# Still trying to hone my shooting skills



## shepsan (Jan 22, 2013)

I have never been involved in a civilian shooting. My only face to face military firefight happened in 1952 and was over so quickly with no actual injury consequences to either to me or my enemy, that I am not an authority or experienced enough to recommend the best places to aim on an attacker. Thus, my comments are based only upon what I have read and upon my own personal opinions about training for protection purposes.

I spend about two hours each week at the range doing very simple drills. I place targets 5 feet, 5 yards, ten yards and 15 yards from my firing line. At times, I am stationary when I shoot. Other times I try to walk fast forward, backward and sideways while shooting.

I point and shoot at a fast rate for me at the 5 foot and 5 yard targets. I sight fire at a slower rate at the more distant targets.

Years ago, I stopped using bulls' eye targets in favor of silhouette body targets that I purchase or facsimile head targets that I make on my computer. I did so in order to develop a mind-set reflex on what I believe an attacker might look like and aim at small center mass body points and at the head.

Last week I placed this target 10 and 15 yards from my shooting line. My sidearm was a FNS40 loaded with American Eagle AE40R3 165gr FMJ.



While my hits do not measure up to the accuracy of many shooters, I am pleased that at 83 years of age, I am still able to see the target clearly enough to place hits that will do some serious damage.


----------



## NGIB (Jun 28, 2008)

I shoot in much the same way. I have never shot for groups and MOB (minute of badguy) is all the accuracy I need. When I shot the course of fire for my SC permit (50 rounds total from low ready and holster, at 3-5-7-10-15 yards) here was my target. Used a Colt Defender 3" 1911 in .45 ACP and fired as rapidly as I could. Prior to going to the range, the instructor checked out everyone's guns and told me that it's tough to qualify with a little 1911 (my son was shooting a 3" Kimber that day as well). I told him I'd do just fine and he game me a smirk and moved on. When he scored my target he looked rather amazed. Many folks were shooting .22s that day and a third of them didn't qualify...


----------



## SouthernBoy (Jun 27, 2007)

First off, thank you for your service to our nation.

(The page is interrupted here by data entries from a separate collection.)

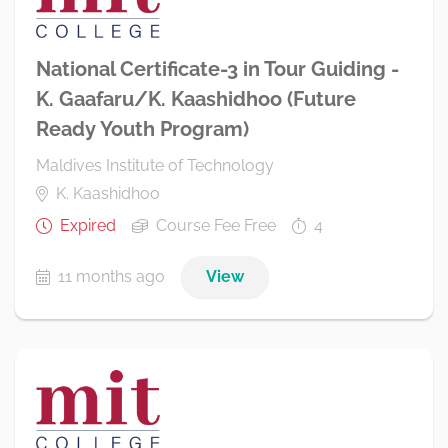
National Certificate-3 in Tour Guiding -
K. Gaafaru/K. Kaashidhoo (Future
Ready Youth Program)
Maldives Institute of Technology
K. Kaashidhoo
Expired
Course Fee Free
4
11 months ago
View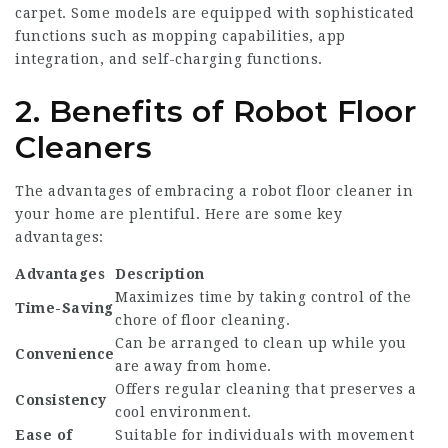
carpet. Some models are equipped with sophisticated
functions such as mopping capabilities, app
integration, and self-charging functions.
2. Benefits of Robot Floor
Cleaners
The advantages of embracing a robot floor cleaner in
your home are plentiful. Here are some key
advantages:
Advantages
Description
Maximizes time by taking control of the
Time-Saving
chore of floor cleaning.
Can be arranged to clean up while you
Convenience
are away from home.
Offers regular cleaning that preserves a
Consistency
cool environment.
Ease of
Suitable for individuals with movement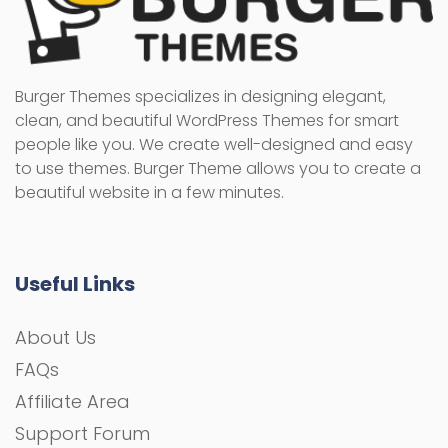
Burger Themes specializes in designing elegant,
clean, and beautiful WordPress Themes for smart
people like you. We create well-designed and easy
to use themes. Burger Theme allows you to create a
beautiful website in a few minutes.
Useful Links
About Us
FAQs
Affiliate Area
Support Forum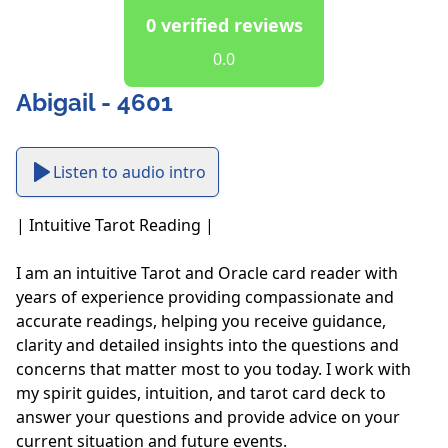
0 verified reviews
0.0
Abigail - 4601
Listen to audio intro
| Intuitive Tarot Reading |

I am an intuitive Tarot and Oracle card reader with 
years of experience providing compassionate and 
accurate readings, helping you receive guidance, 
clarity and detailed insights into the questions and 
concerns that matter most to you today. I work with 
my spirit guides, intuition, and tarot card deck to 
answer your questions and provide advice on your 
current situation and future events. 
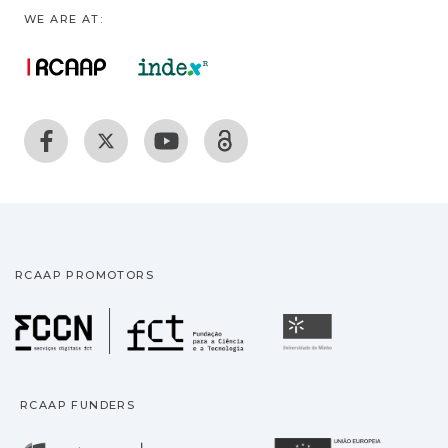
WE ARE AT:
RCAAP PROMOTORS
Fundação para a Ciência
Universidade
RCAAP FUNDERS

At your age, you're doing fine. And your personal training regimen is similar to what I do (I'm 68). I use paper plates and index cards and have the targets flip from edge to face at varying distances. I do draw and fire, strong hand/weak hand drills, and other exercises to challenge myself with different imagined scenarios.


----------



## Darthvader (Oct 1, 2014)

Stepsan your shooting skills are phenomenal for some one your age.


----------